Make Urban Mobility Smooth Again

Yue Jin
Civic Analytics 2019
2 min readSep 9, 2019
The Train on the Suspension Railway, photo by DEA/E. GANZERLA/De Agostini via Getty Images

Since lots of roads and lands are occupied by cars in U.S. cities, an environmental friendly, more accessible and a more collaborative urban mobility system is expected to be established in the future.

For public transit, Germany has made an innovation in preserving more ground space. In Wuppertal, an industrial city of about 350,000 residents, a suspended monorail system called Schwebebahn runs much more frequent than other German lines and even transit lines in the U.S., which transports over 65,000 passengers in average per weekday. The railway system not only becomes an efficient means of city mobility for generations, but also conveys a social and psychological influence on urban dwellers (Schneider, 2019). Besides, Yanko Design proposed the concept of similar hanging monorails with solar and wind energy as power, which can reduce dependency on electricity.

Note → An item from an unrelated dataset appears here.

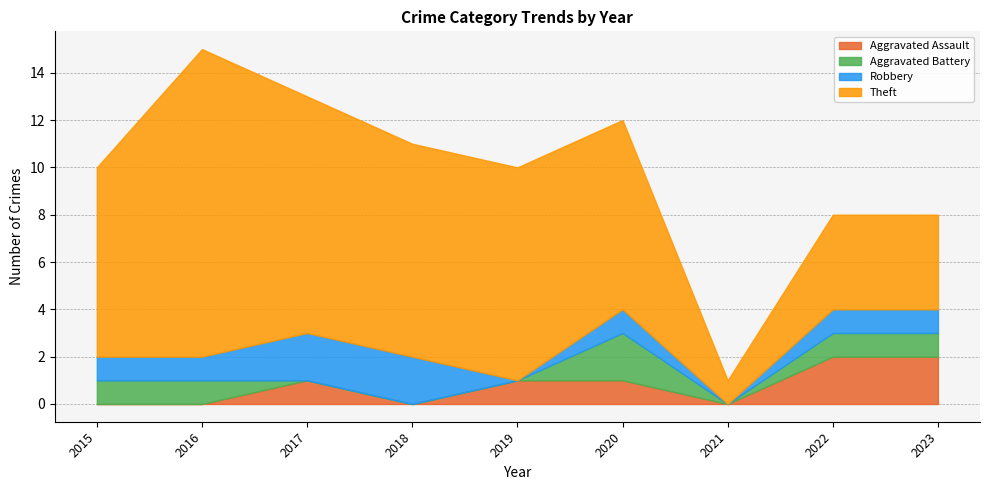

How many intersections are there between Aggravated Battery and Aggravated Assault?

2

What can we imagine about our urban mobility in the future? Automatic and zero-emission vehicles? Car-less and ride-sharing city? In large-scale countries such as U.S., urban planners and scientists may need to think about how to build efficient and economic public transportation, and persuade people to try heterogeneous ways of mobility. We want to create more space for residents to communicate, and save more time and costs during our commuting.